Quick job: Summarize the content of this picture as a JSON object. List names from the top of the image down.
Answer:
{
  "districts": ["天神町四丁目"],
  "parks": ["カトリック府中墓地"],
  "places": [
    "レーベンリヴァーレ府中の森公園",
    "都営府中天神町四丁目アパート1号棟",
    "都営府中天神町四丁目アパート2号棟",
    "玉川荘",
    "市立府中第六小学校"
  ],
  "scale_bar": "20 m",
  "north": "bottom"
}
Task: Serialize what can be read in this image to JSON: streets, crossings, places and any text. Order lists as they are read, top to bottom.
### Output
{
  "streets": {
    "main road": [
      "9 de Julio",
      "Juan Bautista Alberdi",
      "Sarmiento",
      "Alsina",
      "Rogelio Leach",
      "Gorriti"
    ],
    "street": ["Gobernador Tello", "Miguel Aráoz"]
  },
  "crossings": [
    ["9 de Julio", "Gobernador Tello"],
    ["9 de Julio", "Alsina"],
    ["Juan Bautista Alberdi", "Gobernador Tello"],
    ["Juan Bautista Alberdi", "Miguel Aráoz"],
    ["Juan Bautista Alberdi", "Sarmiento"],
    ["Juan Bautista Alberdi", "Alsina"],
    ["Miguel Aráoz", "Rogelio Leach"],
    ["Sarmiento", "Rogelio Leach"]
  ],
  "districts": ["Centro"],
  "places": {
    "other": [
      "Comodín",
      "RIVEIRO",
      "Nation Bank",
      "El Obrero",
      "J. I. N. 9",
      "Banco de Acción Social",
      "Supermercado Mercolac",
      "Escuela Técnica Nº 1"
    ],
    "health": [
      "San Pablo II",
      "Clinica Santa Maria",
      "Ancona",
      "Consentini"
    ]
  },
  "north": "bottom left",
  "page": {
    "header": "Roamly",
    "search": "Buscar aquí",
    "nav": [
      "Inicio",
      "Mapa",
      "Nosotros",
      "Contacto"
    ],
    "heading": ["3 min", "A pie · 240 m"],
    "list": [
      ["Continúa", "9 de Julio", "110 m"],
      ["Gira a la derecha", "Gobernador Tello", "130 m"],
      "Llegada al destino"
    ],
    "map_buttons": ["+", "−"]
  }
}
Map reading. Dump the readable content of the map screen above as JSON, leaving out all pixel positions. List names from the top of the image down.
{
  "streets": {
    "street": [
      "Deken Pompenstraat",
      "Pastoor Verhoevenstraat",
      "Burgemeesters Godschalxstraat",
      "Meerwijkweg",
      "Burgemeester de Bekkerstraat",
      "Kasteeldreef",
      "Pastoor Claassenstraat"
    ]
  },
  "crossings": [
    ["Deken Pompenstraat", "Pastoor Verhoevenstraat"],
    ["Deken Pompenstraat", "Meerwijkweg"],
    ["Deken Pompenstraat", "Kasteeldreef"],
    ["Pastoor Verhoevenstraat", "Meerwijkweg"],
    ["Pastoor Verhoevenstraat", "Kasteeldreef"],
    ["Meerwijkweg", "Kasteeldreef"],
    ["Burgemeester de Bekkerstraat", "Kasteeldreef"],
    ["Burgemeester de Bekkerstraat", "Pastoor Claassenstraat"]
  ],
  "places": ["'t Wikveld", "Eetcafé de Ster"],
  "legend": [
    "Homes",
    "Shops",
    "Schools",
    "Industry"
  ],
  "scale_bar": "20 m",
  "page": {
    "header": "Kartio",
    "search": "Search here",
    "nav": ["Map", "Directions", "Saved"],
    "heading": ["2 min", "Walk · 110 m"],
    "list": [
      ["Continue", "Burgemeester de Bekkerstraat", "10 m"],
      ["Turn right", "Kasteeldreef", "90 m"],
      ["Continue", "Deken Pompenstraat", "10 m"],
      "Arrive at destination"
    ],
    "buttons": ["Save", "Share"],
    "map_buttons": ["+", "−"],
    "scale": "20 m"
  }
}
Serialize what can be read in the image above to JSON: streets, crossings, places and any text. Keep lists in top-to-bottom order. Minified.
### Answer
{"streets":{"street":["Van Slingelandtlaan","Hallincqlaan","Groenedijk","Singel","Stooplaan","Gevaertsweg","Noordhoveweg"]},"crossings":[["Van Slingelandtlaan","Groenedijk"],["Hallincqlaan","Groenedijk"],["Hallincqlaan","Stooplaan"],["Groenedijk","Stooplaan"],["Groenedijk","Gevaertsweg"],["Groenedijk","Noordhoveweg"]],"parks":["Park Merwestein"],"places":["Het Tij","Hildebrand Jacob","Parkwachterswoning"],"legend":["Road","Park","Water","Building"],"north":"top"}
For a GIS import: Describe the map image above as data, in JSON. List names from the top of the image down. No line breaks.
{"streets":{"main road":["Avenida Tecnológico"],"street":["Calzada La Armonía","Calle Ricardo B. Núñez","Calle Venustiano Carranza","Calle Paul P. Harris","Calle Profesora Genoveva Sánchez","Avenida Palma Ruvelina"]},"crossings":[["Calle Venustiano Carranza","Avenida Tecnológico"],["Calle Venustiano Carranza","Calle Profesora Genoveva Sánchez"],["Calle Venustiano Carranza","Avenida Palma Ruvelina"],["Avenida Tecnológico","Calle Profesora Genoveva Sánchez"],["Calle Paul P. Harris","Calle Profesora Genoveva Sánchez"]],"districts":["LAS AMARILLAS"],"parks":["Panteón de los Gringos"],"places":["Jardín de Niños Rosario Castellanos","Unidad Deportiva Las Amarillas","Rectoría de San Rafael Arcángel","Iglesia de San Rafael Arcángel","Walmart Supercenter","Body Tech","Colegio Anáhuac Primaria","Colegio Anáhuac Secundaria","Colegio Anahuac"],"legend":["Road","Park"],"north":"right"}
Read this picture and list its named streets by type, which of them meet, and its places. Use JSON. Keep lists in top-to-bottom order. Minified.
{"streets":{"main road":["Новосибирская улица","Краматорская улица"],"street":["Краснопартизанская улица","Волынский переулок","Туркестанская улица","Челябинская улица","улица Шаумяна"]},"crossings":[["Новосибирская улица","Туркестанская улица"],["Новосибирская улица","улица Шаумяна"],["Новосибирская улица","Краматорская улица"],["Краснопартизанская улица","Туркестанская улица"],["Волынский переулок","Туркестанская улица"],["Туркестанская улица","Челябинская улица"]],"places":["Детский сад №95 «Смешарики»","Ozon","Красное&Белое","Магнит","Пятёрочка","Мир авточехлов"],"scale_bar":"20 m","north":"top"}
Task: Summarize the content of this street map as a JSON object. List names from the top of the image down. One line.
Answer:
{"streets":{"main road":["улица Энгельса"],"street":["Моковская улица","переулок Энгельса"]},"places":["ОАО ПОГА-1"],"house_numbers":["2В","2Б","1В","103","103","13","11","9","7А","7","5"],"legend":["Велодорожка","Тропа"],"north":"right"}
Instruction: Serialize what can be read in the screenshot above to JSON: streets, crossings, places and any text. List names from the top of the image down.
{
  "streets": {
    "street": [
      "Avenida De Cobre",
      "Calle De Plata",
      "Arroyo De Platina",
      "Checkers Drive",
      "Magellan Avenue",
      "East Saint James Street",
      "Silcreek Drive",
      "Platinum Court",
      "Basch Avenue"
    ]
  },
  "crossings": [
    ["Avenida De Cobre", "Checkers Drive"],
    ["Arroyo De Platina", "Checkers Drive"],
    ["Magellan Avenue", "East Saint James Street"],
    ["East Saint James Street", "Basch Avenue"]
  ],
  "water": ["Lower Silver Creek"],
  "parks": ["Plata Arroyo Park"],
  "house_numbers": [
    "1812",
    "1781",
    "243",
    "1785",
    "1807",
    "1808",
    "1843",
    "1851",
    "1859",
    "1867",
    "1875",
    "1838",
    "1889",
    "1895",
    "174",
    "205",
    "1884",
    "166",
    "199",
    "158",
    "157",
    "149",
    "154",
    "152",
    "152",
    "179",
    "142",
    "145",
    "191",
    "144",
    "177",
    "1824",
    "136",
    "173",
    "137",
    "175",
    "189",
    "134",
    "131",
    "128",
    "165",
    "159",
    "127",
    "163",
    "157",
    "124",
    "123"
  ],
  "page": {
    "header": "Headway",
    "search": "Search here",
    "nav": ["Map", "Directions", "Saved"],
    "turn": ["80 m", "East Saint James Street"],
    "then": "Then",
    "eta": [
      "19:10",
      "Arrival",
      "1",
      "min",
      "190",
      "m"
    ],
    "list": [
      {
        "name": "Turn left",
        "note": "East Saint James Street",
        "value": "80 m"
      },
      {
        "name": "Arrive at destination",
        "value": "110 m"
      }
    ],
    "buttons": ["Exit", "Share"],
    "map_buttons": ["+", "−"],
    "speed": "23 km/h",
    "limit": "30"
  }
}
────────────────────
### Exercise details:
Copy out every line from the data above that has "Share" in it.

### Exercise response:
    "buttons": ["Save", "Share"],
    "buttons": ["Exit", "Share"],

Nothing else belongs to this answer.